> [TASK DESCRIPTION] In the entries below, find the line with "125: (433, 324)" and the line with "163: (584, 342)". Return those two lines and all lines between them, exactly.

Collection entries:
____

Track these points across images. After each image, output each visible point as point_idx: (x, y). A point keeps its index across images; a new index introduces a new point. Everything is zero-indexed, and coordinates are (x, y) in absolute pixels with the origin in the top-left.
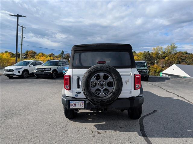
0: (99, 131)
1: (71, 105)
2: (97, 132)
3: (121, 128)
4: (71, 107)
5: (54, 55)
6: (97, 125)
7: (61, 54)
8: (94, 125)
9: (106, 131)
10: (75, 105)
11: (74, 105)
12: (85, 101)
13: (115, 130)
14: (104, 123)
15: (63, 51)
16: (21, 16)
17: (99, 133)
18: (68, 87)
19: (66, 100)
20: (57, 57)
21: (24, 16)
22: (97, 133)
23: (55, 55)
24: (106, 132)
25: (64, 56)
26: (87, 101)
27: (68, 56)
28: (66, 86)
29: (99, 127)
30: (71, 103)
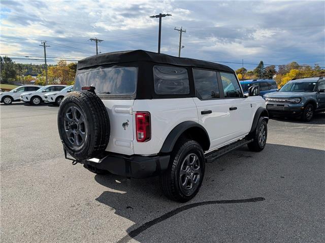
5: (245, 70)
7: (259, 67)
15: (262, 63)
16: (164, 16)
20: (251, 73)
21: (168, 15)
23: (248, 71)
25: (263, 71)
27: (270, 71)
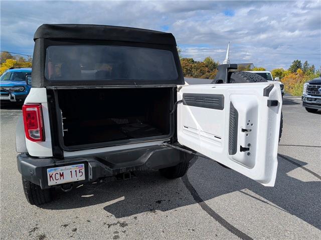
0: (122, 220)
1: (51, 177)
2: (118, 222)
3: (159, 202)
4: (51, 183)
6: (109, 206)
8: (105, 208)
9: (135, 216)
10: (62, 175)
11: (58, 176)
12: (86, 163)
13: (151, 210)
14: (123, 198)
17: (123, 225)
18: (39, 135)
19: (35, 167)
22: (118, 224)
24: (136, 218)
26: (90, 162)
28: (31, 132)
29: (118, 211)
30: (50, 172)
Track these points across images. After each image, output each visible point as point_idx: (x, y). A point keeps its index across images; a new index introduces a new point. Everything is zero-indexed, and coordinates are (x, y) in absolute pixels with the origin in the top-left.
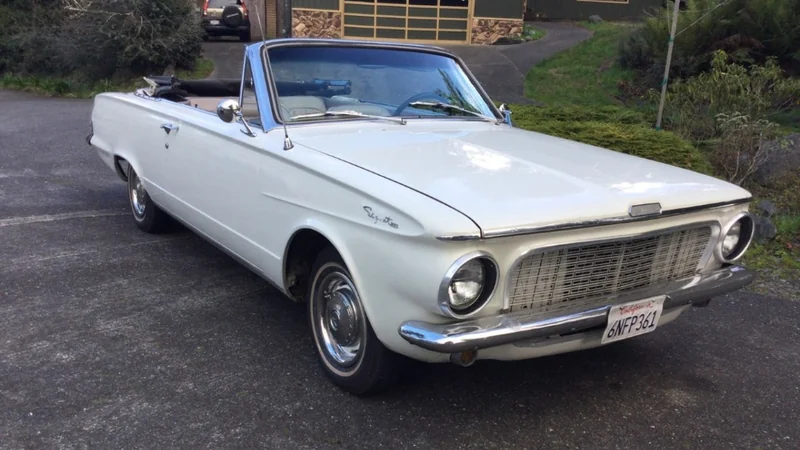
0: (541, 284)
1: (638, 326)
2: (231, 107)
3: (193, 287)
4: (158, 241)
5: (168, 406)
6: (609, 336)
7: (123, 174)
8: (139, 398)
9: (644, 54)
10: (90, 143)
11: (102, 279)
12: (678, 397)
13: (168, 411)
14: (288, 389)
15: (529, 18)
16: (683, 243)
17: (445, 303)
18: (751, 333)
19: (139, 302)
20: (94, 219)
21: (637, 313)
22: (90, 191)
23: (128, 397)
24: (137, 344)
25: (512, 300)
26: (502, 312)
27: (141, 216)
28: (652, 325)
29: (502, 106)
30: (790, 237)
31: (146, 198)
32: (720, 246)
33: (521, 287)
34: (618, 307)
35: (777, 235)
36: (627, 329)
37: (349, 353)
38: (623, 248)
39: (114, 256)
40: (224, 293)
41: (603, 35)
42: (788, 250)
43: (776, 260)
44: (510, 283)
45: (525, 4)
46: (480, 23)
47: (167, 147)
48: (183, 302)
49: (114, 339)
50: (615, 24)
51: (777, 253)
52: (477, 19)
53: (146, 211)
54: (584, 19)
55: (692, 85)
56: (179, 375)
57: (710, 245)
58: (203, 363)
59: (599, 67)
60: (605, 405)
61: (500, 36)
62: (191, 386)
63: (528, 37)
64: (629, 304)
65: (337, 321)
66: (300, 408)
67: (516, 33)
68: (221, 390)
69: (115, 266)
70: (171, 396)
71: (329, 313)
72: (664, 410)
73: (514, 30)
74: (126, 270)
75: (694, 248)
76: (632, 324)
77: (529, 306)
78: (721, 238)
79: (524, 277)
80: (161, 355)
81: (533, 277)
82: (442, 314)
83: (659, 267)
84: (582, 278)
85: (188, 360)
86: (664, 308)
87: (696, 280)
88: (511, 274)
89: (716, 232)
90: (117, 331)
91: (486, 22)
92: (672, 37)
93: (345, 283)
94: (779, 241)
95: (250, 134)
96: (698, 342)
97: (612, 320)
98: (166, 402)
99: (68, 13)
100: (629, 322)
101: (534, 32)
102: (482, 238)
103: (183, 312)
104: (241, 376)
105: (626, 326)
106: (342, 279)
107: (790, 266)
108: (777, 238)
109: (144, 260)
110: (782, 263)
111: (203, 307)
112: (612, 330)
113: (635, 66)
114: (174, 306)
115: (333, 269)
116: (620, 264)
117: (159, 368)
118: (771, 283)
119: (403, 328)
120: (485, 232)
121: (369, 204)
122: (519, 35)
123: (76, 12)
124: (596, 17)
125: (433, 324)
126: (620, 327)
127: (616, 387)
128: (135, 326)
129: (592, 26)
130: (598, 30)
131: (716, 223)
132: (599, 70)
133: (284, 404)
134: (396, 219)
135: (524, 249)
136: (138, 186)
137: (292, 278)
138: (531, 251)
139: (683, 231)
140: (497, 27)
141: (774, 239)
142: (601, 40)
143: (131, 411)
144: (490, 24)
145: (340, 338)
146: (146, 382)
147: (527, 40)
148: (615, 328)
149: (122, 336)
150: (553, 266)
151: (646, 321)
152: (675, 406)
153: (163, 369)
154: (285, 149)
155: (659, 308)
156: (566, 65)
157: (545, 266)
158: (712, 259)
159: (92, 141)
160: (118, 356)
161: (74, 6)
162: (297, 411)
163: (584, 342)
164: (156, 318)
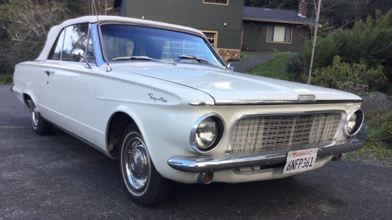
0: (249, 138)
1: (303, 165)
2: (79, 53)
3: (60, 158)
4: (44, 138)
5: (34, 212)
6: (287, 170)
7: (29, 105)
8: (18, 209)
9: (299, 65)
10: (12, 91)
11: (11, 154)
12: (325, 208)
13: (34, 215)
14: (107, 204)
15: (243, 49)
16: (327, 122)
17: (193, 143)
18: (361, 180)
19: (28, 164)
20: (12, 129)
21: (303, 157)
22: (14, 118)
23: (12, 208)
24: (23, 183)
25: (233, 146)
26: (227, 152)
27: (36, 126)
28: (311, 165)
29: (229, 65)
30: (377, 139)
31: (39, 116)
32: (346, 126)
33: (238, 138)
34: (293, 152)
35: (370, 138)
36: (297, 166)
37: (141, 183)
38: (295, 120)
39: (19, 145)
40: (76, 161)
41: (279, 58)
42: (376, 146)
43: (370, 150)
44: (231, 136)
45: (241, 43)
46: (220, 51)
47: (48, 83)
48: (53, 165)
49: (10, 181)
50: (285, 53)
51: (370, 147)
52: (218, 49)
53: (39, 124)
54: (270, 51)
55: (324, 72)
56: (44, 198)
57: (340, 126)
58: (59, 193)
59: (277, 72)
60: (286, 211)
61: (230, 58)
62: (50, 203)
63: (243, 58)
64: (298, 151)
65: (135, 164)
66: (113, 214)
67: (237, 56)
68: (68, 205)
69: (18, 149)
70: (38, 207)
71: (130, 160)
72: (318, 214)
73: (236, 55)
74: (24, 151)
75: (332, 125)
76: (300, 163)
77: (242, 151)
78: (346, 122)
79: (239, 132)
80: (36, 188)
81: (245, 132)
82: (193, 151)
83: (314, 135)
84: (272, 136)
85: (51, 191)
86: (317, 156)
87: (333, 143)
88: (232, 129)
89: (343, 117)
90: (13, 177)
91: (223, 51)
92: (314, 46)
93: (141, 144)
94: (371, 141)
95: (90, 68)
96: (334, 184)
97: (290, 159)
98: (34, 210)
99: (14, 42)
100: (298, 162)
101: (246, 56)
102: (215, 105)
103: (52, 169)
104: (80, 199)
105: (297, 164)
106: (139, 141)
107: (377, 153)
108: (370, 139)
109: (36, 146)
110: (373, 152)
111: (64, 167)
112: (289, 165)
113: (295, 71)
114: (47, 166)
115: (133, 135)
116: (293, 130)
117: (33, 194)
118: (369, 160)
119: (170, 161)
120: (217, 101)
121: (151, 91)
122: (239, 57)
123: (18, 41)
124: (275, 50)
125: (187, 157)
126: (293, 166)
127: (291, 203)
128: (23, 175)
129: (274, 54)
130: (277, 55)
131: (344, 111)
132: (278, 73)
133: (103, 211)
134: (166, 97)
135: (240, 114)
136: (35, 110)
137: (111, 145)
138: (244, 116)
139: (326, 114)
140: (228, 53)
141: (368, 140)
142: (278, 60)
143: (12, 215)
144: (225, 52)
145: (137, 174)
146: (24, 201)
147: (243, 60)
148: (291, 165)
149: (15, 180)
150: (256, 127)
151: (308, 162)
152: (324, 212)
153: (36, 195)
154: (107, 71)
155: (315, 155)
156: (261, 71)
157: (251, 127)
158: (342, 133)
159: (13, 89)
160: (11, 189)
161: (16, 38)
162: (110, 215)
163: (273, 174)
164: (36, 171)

____

> [WRITTEN REPLY]
125: (433, 324)
126: (620, 327)
127: (616, 387)
128: (135, 326)
129: (592, 26)
130: (598, 30)
131: (716, 223)
132: (599, 70)
133: (284, 404)
134: (396, 219)
135: (524, 249)
136: (138, 186)
137: (292, 278)
138: (531, 251)
139: (683, 231)
140: (497, 27)
141: (774, 239)
142: (601, 40)
143: (131, 411)
144: (490, 24)
145: (340, 338)
146: (146, 382)
147: (527, 40)
148: (615, 328)
149: (122, 336)
150: (553, 266)
151: (646, 321)
152: (675, 406)
153: (163, 369)
154: (285, 149)
155: (659, 308)
156: (566, 65)
157: (545, 266)
158: (712, 259)
159: (92, 141)
160: (118, 356)
161: (74, 6)
162: (297, 411)
163: (584, 342)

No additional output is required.